The fact situation is more or less the same here.
10. It is true that in Ex.A-1, there is no specific provision which calls upon the vendee to tender the balance amount and call upon the defendant Nos. 1 and 2 to execute the sale deed within the stipulated time (in that case, the prescribed time was six months). But, such obligation on the part of the vendee is necessarily implied from clauses 2 and 3. The rights and obligations flowing from the agreement are necessarily bilateral and it is not possible to countenance the argument that the obligation is cast on the vendors to take steps for the completion of the transaction within nine months, but not on the vendee. It may be that the vendors, for their own reasons, remained reticent and allowed the passage of time without calling upon the vendee to finalise the deal.

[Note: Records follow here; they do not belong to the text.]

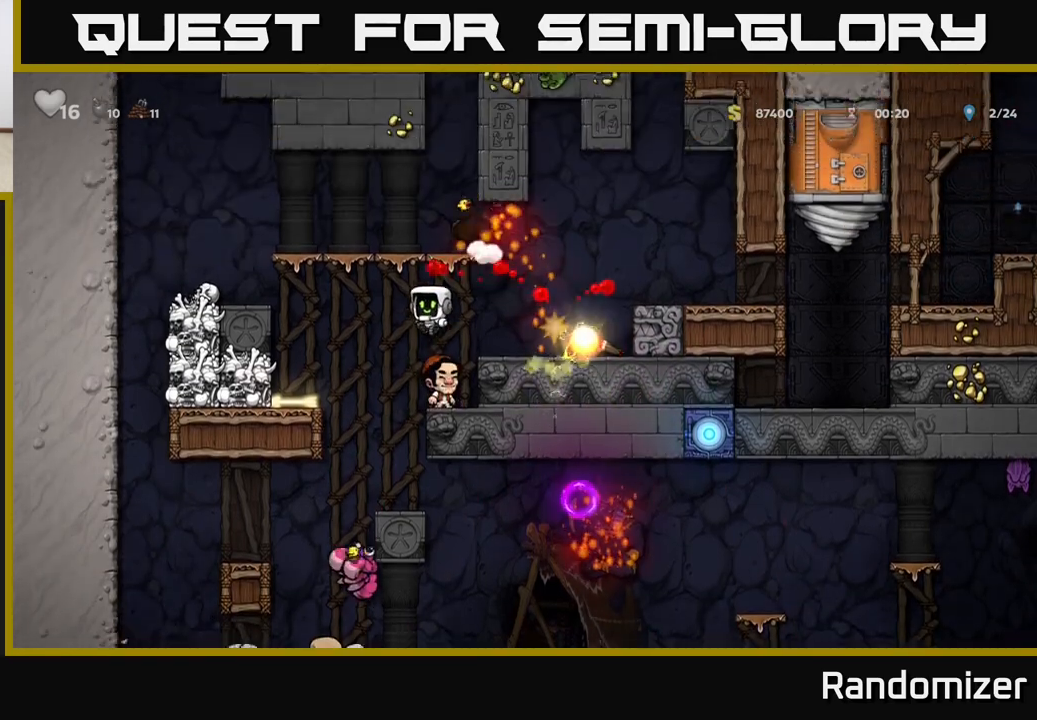
{"buttons": [], "left_stick": "center", "events": []}
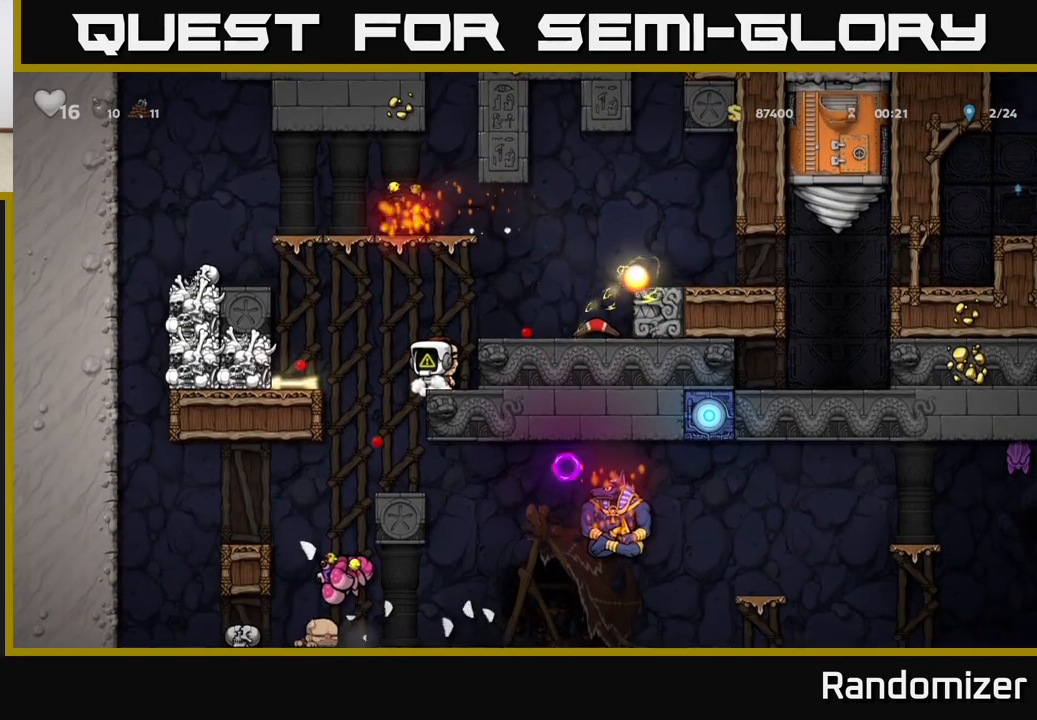
{"buttons": ["A"], "left_stick": "right", "events": [[400, "A", "down"], [450, "left_stick", "right"]]}
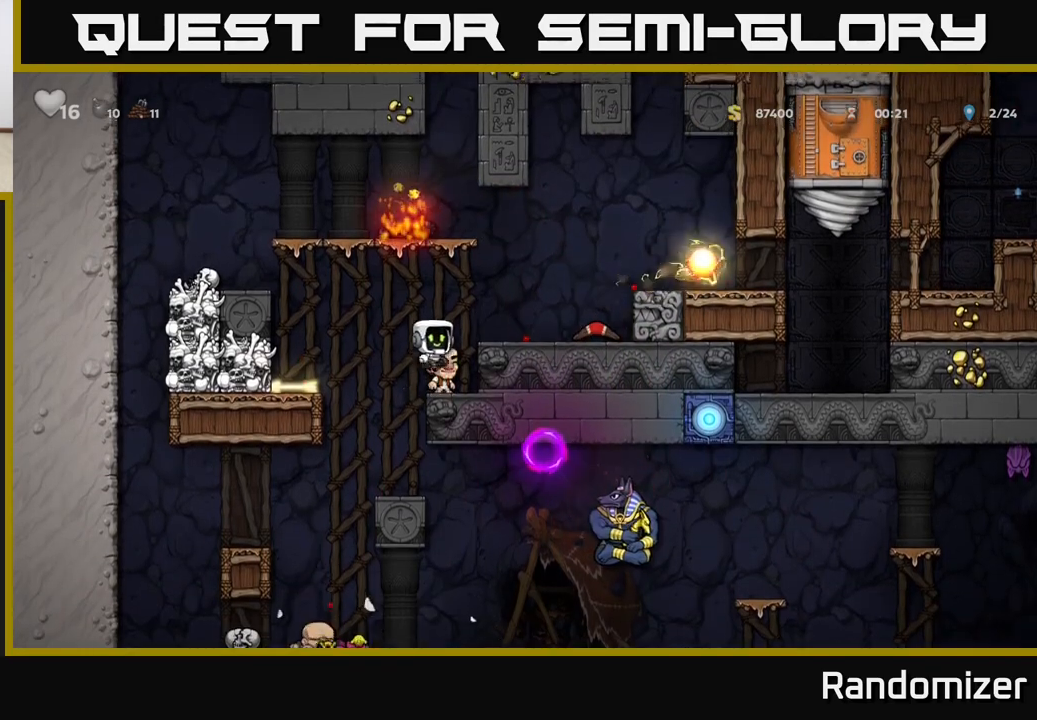
{"buttons": ["X"], "left_stick": "down-left", "events": [[117, "A", "up"], [367, "left_stick", "down"], [433, "X", "down"], [483, "left_stick", "down-left"]]}
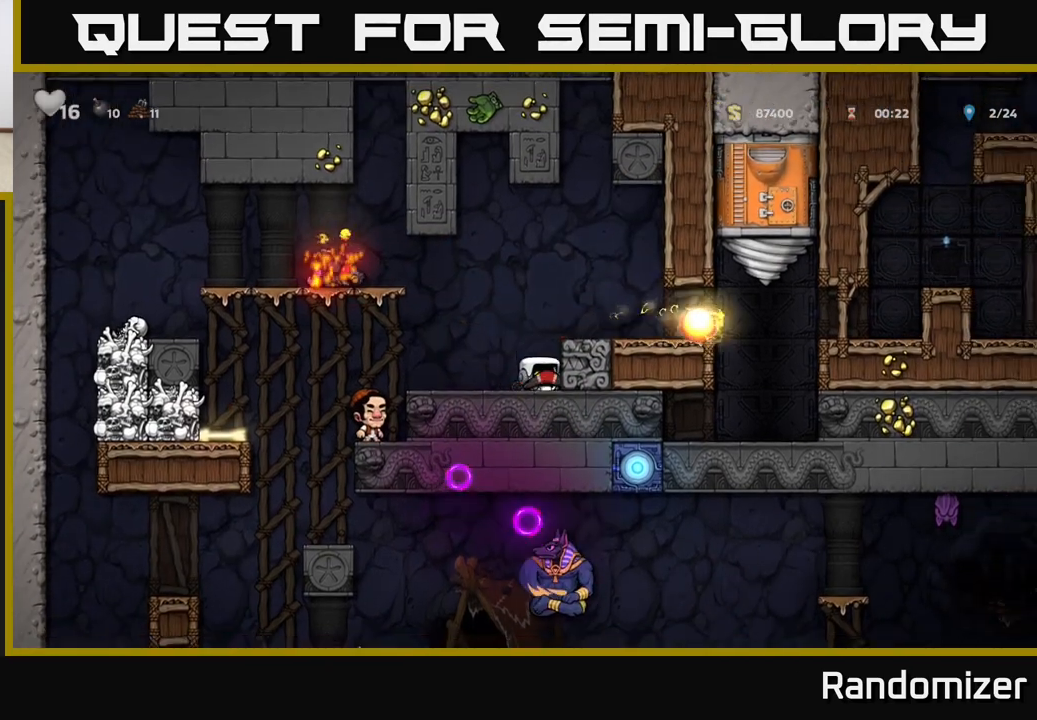
{"buttons": ["A"], "left_stick": "left", "events": [[33, "left_stick", "left"], [67, "X", "up"], [100, "A", "down"]]}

It is also true that they set up an ante-dated agreement of sale in favour of defendant Nos.3 to 7. But, we are more concerned here with the conduct of the vendee who approaches the Court to grant the equitable relief of specific performance. The readiness and willingness on the part of the plaintiff cannot be inferred merely because at the fag end of the period of limitation a notice was issued calling upon the vendors to execute the sale deed. Readiness and willingness must have an element of continuity as pointed out by the Supreme Court in N.P, Thirugnanam v. Dr. R. Rajan Mohan Rao, .
The Supreme Court observed:
"The continuous readiness and willingness on the part of the plaintiff is a condition precedent to grant the relief of specific performance. Right from the date of the execution till date of the decree he must prove that he is ready and has always been willing to perform his part of the contract. This circumstances is material and relevant and is required to be considered by the Court while dranting or refusing to grant the relief. If the plaintiff fails to either aver or prove the same, he must fail. To adjudge whether the plaintiff is ready and willing to perform his part of the contract, the Court must take into consideration the conduct of the plaintiff prior and subsequent to the filing of the suit along with other attending circumstances,"
11. As already noticed, there is no iota of explanation coming from the side of the appellant-plaintiff as to why he kept quiet without taking any steps or without making known liis readiness and willingness to the other party. Mere averment in the plaint or pre-suit notice that he was at all material times ready and willing to perform his part of the contract is not sufficient. But, such averment should be supported by satisfactory evidence. That is utterly lacking in this case. As indicated by the Supreme Court, though time may not be the essence in a contract of sale of immovable property, the performance of obligations cannot be postponed for an unreasonably long length of time unless there is a satisfactory explanation for such delay.
12. In the view we have taken, it is not necessary for us to express any view on the question whether there was abandonment of the Agreement.
13. For all these reasons, we are of the view that the findings of the trial Court and that of the learned single Judge do not call for any interference and that the facts and circumstances of the case do not justify the grant of equitable relief of specific performance. We, therefore, dismiss the Letters Patent Appeal. No costs.